MATERIAL PROVIDED START

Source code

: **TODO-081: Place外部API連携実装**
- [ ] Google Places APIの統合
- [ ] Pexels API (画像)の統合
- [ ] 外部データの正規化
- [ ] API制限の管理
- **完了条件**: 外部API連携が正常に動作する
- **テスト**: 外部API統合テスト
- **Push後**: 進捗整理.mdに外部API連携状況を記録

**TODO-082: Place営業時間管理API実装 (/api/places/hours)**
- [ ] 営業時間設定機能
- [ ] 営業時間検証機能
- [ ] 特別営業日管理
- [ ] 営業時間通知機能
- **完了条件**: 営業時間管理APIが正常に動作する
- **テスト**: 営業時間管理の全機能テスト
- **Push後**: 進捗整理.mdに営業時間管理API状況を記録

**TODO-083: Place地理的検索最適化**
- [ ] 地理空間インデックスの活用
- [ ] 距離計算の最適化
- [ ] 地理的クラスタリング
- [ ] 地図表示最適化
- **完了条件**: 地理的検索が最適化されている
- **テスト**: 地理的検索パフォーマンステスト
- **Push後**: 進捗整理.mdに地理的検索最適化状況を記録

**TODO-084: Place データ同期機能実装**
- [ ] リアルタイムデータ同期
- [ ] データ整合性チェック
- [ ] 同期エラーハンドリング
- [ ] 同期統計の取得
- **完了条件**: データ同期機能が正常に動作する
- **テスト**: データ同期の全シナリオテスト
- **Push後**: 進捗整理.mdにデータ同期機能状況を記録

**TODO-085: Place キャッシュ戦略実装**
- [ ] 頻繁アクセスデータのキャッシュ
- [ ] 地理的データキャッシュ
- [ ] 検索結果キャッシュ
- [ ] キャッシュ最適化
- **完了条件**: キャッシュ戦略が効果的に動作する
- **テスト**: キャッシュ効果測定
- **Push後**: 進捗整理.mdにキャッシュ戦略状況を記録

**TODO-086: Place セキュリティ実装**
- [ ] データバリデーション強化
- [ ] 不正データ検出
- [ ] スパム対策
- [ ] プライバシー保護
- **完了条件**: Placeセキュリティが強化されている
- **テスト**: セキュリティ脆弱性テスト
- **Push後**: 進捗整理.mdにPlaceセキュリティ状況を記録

MATERIAL PROVIDED END

» **WORK REQUIRED**: Find the line that contains "- [ ] データバリデーション強化" in the data above. Reproduce it and every later line exactly, through the last one.

» **SOLUTION TO THE EXERCISE**:
- [ ] データバリデーション強化
- [ ] 不正データ検出
- [ ] スパム対策
- [ ] プライバシー保護
- **完了条件**: Placeセキュリティが強化されている
- **テスト**: セキュリティ脆弱性テスト
- **Push後**: 進捗整理.mdにPlaceセキュリティ状況を記録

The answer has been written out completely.